With its MRR mid-range radar, Bosch (Germany) has developed a technology that uses the 77-GHz frequency band providing precise data about the vehicles on the road ahead. The sensor is used for assistance and safety systems in commercial vehicles. It is connected to the automotive electronics via CAN and Flexray interfaces.
IN COMMERCIAL VEHICLES, SAFETY AND ASSISTANCE FUNCTIONS help drivers and freight to reach their destinations safely. Under an EU regulation, most of the heavy commercial vehicle models in excess of 3,5 t will have to be equipped with advanced emergency braking systems (AEBS) and lane departure warning systems (LDWS) effective November 2013. These assistance functions support drivers during emergency braking and warn them if they unintentionally drift out of lane.
“The new sensor for commercial vehicles is a high-performing and cost-effective basis for emergency braking systems, as well as for convenience functions such as adaptive cruise control,” said Gerhard Steiger, the president of the Bosch Chassis Systems Control division.
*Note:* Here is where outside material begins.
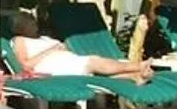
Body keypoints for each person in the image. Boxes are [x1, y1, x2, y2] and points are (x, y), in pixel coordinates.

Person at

The company offers a 12-V version of the sensor for light trucks, and a 24-V version for heavy trucks. Series manufacture will start in 2013.
The 77-GHz sensor provides object separation up to three times more accurate, and can measure speed and distance three to five times more accurately than a 24-GHz version. It uses a frequency band, which has been permanently allocated to automotive applications worldwide. “The new MRR is especially suitable for vehicle platforms that are offered in all the world’s markets,” Steiger says. In addition, the measurement data from the sensor can be used to inform drivers how close they are to the vehicle in front.
The silicon-germanium sensor can be concealed in the bumper or mounted unobtrusively in the vehicle’s radiator grille. It is smaller and more cost-effective than the conventional 24-GHz sensors. For use at the rear of the vehicle, a 12-V version is also available for light commercial vehicles. This allows drivers to be warned of vehicles that are in their blind spot, and that are approaching at speed from the rear. It also makes it easier to reverse out of parking spaces where vision is restricted, as approaching vehicles can be reliably detected.